HTML Reader: Drops any tags inside <pre><code> #5333

sky-y · 2019-02-27T07:28:20Z

pandoc -f html (HTML Reader) drops any tags inside <pre><code>.

I want that it keeps tags inside <pre><code>. How do I fix it?

Version

macOS Mojave 10.14

$ pandoc -v
pandoc 2.6
Compiled with pandoc-types 1.17.5.4, texmath 0.11.2, skylighting 0.7.5

Example: Current (v2.6)

$ echo '<pre><code><b>aaa</b></code></pre>' | pandoc -f html -t html
<pre><code>aaa</code></pre>
$ echo '<pre><code><div class="hoge">aaa</div></code></pre>' | pandoc -f html -t html
<pre><code>aaa</code></pre>
$ echo '<pre><code><pre><code>aaa</code></pre></code></pre>' | pandoc -f html -t html
<pre><code>aaa</code></pre>

Example: Expected

$ echo '<pre><code><b>aaa</b></code></pre>' | pandoc -f html -t html
<pre><code><b>aaa</b></code></pre>
$ echo '<pre><code><div class="foo">aaa</div></code></pre>' | pandoc -f html -t html
<pre><code><div class="foo">aaa</div></code></pre>
$ echo '<pre><code><pre><code>aaa</code></pre></code></pre>' | pandoc -f html -t html
<pre><code><pre><code>aaa</code></pre></code></pre>

Reference: Code in jgm/pandoc

tagToString in pCodeBlock at src/Text/Pandoc/Readers/HTML.hs of jgm/pandoc might cause it.

[Information provided]:
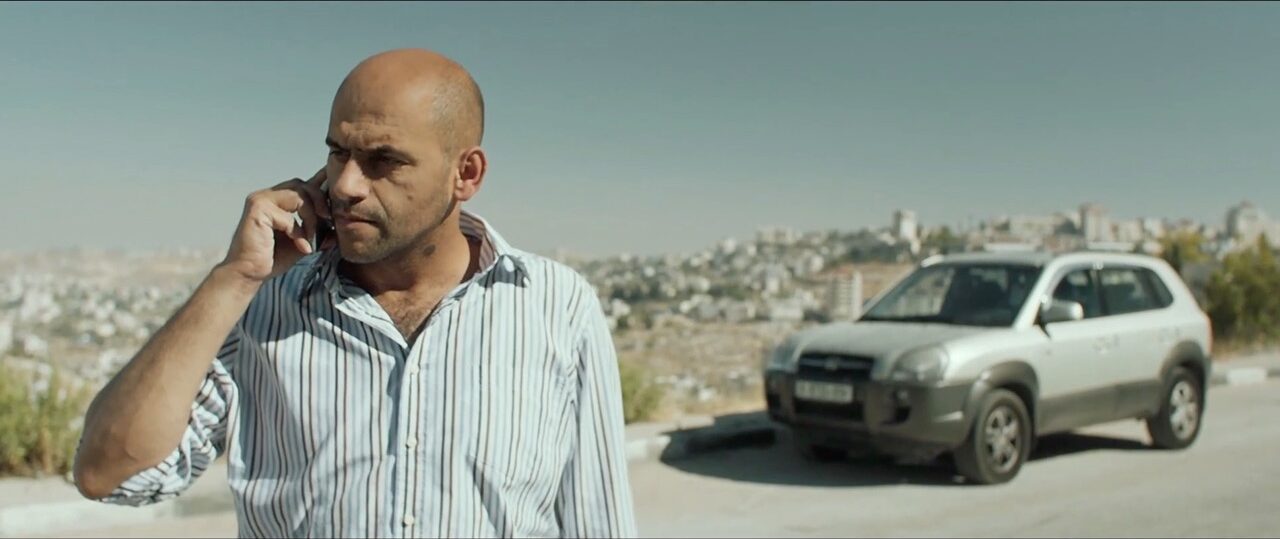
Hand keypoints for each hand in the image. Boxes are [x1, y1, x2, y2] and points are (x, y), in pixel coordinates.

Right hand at [219, 168, 330, 283]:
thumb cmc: (274, 257)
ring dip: (311, 217)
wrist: (250, 273)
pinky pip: (288, 216)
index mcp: (279, 200)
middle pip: (303, 184)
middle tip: (329, 220)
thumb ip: (319, 229)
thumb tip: (342, 224)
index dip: (323, 184)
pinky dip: (299, 232)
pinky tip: (301, 247)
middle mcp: (268, 195)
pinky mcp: (257, 210)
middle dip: (320, 201)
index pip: (304, 184)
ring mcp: (261, 200)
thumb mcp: (304, 240)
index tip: (339, 196)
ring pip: (298, 194)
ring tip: (312, 237)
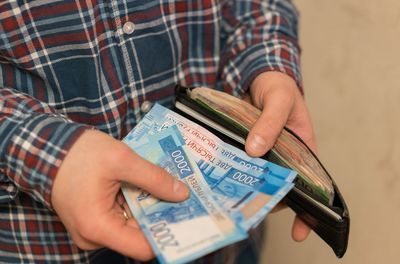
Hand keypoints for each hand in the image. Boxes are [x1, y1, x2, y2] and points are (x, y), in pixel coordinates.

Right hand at [51, 129, 188, 260]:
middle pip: (139, 237)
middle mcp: (93, 236)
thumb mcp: (121, 159)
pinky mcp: (93, 220)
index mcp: (97, 226)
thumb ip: (154, 178)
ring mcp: (92, 230)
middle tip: (183, 201)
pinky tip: (149, 189)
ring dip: (149, 209)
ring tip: (169, 191)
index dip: (168, 235)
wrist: (48, 147)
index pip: (143, 248)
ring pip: (132, 227)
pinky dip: (136, 205)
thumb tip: (181, 194)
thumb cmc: (78, 153)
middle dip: (162, 218)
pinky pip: (121, 219)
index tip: (187, 220)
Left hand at [245, 71, 316, 241]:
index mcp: (303, 149)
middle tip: (251, 213)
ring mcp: (262, 153)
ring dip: (247, 187)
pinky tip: (219, 179)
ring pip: (257, 177)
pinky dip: (232, 171)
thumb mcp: (280, 100)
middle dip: (268, 201)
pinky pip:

[Directions]:
- A) Answer each question from the pandoc issue, one answer per line, marked like the questions:
(i) Which macOS version is listed under "Version"?
(ii) Which texmath version is pandoc 2.6 compiled with?
(iii) According to the reference section, which function and which source file might cause the problem?
- B) Reproduce the part of the pandoc issue that begins at the words "sky-y · 2019-02-27T07:28:20Z" and ends after the words "do I fix it?".

[Responses for each task]:
- A)
(i) macOS Mojave 10.14
(ii) texmath 0.11.2
(iii) tagToString in pCodeBlock, at src/Text/Pandoc/Readers/HTML.hs

- B)
sky-y · 2019-02-27T07:28:20Z

pandoc -f html (HTML Reader) drops any tags inside <pre><code>.

I want that it keeps tags inside <pre><code>. How do I fix it?